值得一提的是,研究人员开发了一种新的单细胞Mosaic Truseq两步PCR的文库制备方法。Mosaic Truseq文库可以使用Illumina标准的测序方法和平台进行测序。与高成本特殊定制的单细胞测序方法相比,一方面,Mosaic Truseq文库制备方法大大降低了测序成本;另一方面,实验人员不需要精通专业的测序知识,即可进行大规模的单细胞测序。

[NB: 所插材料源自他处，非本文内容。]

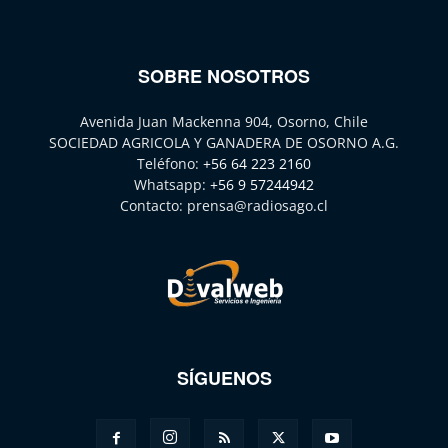
SOBRE NOSOTROS
Avenida Juan Mackenna 904, Osorno, Chile
SOCIEDAD AGRICOLA Y GANADERA DE OSORNO A.G.
Teléfono:
+56 64 223 2160
Whatsapp:
+56 9 57244942
Contacto:
prensa@radiosago.cl
SÍGUENOS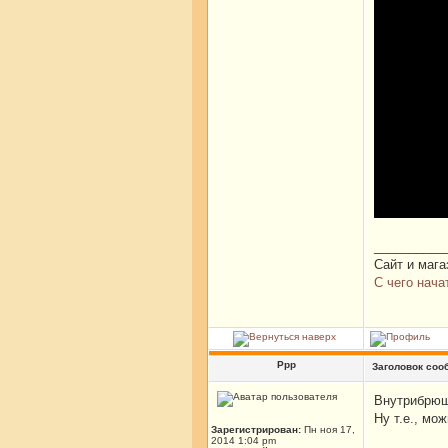
__________
Сайт и мага
С чего нача
Ррр
Заголовок соо
Внутрибрюш
Ну т.е., мо
Зарегистрирован:
Пн ноя 17,
2014 1:04 pm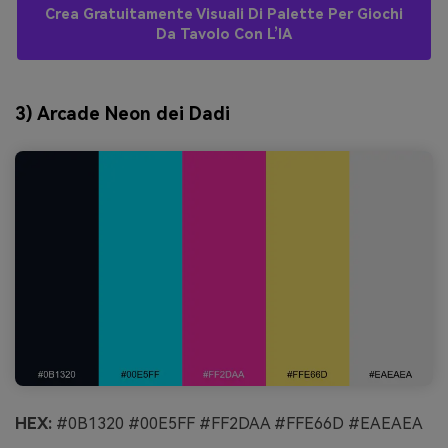
Crea Gratuitamente Visuali Di Palette Per Giochi
Da Tavolo Con L’IA
3) Arcade Neon dei Dadi
HEX:
#0B1320 #00E5FF #FF2DAA #FFE66D #EAEAEA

在胚胎发育的早期,细胞退出全能性并向内、中、外三个胚层分化过程中,原始态多能性相关增强子活性逐渐减弱。然而,具有各胚层命运的细胞出现的时间和调控机制无法通过检测大量细胞的增强子活性获得。通过单细胞itChIP对近2,000个外胚层样细胞(epiblast-like cells, EpiLCs)的H3K27ac(一种反映增强子活性的组蛋白修饰)的异质性进行分析,研究者清楚地区分出处于不同分化状态的细胞群体,并揭示在发育过程中,外胚层和内胚层的命运可能优先被决定,而中胚层分化最后发生。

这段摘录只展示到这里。